When even The Guardian sees the bigotry

It’s very hard to see any light at the end of the anti-trans tunnel; just yesterday, it emerged that a teenager has been charged for the attempted murder of a trans teen in North London. The 18-year-old trans girl was stabbed 14 times in a confrontation that began with strangers shouting transphobic slurs at her; thankfully she survived. But to add insult to injury, the Evening Standard report spent the bulk of its column inches telling us how sad her (alleged) attempted murderer was.

As an example of how the UK press treats hate crimes against trans people, that’s not unusual: in recent days we’ve also had reports that one of the murderers of trans teen Brianna Ghey has been boasting in prison about how famous the newspapers, which used glamour shots rather than mugshots of her on their front pages, have made her.

I’ve written before that I really thought the murder of Brianna would finally bring some sanity to the anti-trans moral panic, but it didn’t – although Rishi Sunak may have helped with his attempt to score political points by mocking trans people while Brianna’s mum was in attendance, a move that had even some of the bigot brigade appalled. But maybe we’re finally coming to the end of this vicious panic. Because even The Guardian is now running several pieces highlighting the cruelty and the bigotry of the anti-trans movement.

The UK edition of The Guardian has arguably done more to legitimise anti-trans pressure groups and narratives than the right-wing press, and some of its key writers have set up their own “gender critical” group to push anti-trans content in the pages of The Guardian and sister paper The Observer. But in the last few days it’s printed several articles critical of anti-trans culture warriors. That’s significant because these are in the UK edition: for some time now there’s been a marked difference in editorial policy between the US edition (pro-LGBTQ+) and the UK one (obsessively anti-trans).

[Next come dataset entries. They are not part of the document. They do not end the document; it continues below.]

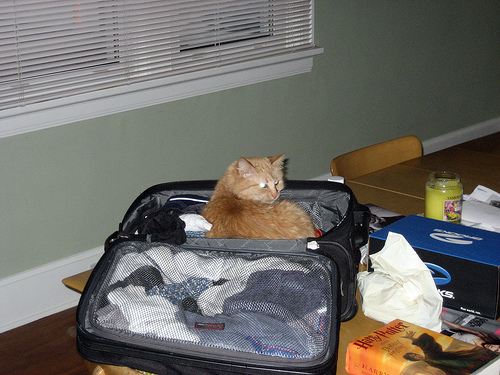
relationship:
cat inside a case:
[205, 155, 323, 242] [73, 179, 366, 375]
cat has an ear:
[205, 155, 323, 242] [236, 155, 256, 175]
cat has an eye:
[205, 155, 323, 242] [261, 182, 268, 189]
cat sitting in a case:
[205, 155, 323, 242] [73, 179, 366, 375]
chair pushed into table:
[327, 133, 427, 182] [1, 129, 499, 375]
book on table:
[344, 319, 500, 375] [1, 129, 499, 375]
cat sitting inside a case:
[205, 155, 323, 242] [73, 179, 366, 375]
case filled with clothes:
[73, 179, 366, 375] [93, 243, 334, 359]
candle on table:
[424, 168, 465, 224] [1, 129, 499, 375]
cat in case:
[205, 155, 323, 242] [73, 179, 366, 375]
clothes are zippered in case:
[93, 243, 334, 359] [73, 179, 366, 375]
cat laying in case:
[205, 155, 323, 242] [73, 179, 366, 375]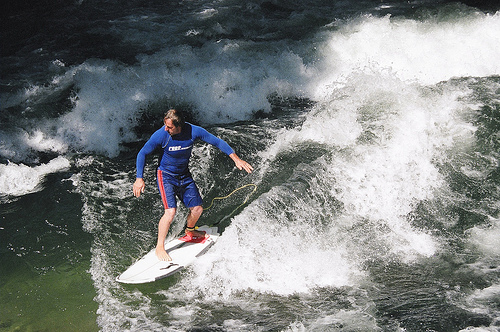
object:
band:
[184, 225, 199, 232]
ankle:
[182, 226, 196, 231]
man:
[131, 108, 254, 262]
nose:
[162, 125, 168, 133]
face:
[162, 115, 175, 135]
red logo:
[177, 230, 209, 244]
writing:
[170, 146, 178, 152]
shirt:
[134, 122, 236, 178]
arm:
[193, 126, 240, 163]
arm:
[134, 134, 159, 179]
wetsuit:
[134, 120, 236, 175]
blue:
[134, 121, 235, 178]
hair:
[163, 107, 184, 133]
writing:
[175, 144, 181, 151]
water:
[0, 0, 499, 331]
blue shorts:
[155, 168, 204, 210]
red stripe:
[156, 167, 169, 209]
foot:
[154, 248, 173, 262]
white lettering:
[166, 145, 173, 153]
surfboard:
[114, 223, 221, 284]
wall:
[211, 104, 366, 187]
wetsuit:
[155, 168, 207, 208]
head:
[162, 106, 182, 136]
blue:
[155, 168, 204, 210]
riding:
[0, 0, 498, 331]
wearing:
[134, 122, 236, 210]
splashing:
[0, 0, 499, 331]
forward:
[0, 0, 499, 331]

Today’s piece is about the manufactured controversy over Parkrun fun runs, which began on Mumsnet before jumping to the Daily Mail and being amplified by the right-wing pressure group Policy Exchange.

so once you erase trans women from physical sport, you move to sports such as chess and darts. From there it’s a short leap to scoffing at people’s pronouns, talking about “men in dresses”, perhaps even a cheap gag during prime minister’s questions while the parents of a murdered trans teenager are watching from the public gallery. Next you start denying the concept of gender fluidity entirely. You demonise the trans woman as a potential abuser or rapist. You describe transition surgery as “mutilation” or “child abuse”. All in the service of pushing the window, inching towards some sunlit horizon in which – as is already beginning to occur in parts of the US – trans people can be legislated out of existence entirely.

And really the telling part of the parkrun row is the way the anti-trans movement in sport has begun to broaden its focus beyond the Olympic 800m, or national swimming trials, or suppressed testosterone levels, into areas of identity and belonging. The proposed parkrun ban is – short of genital inspectors in the token queues – basically unenforceable. The cruelty is the point here: the desire to forcibly out trans women, even when it might threaten their safety. The message to trans women, trans men – or even anyone who looks like they might be trans – that this is not your space, and you will identify not according to your values but to ours.

If the bigots have become so bad that even The Guardian is admitting it, maybe sanity will finally prevail after all.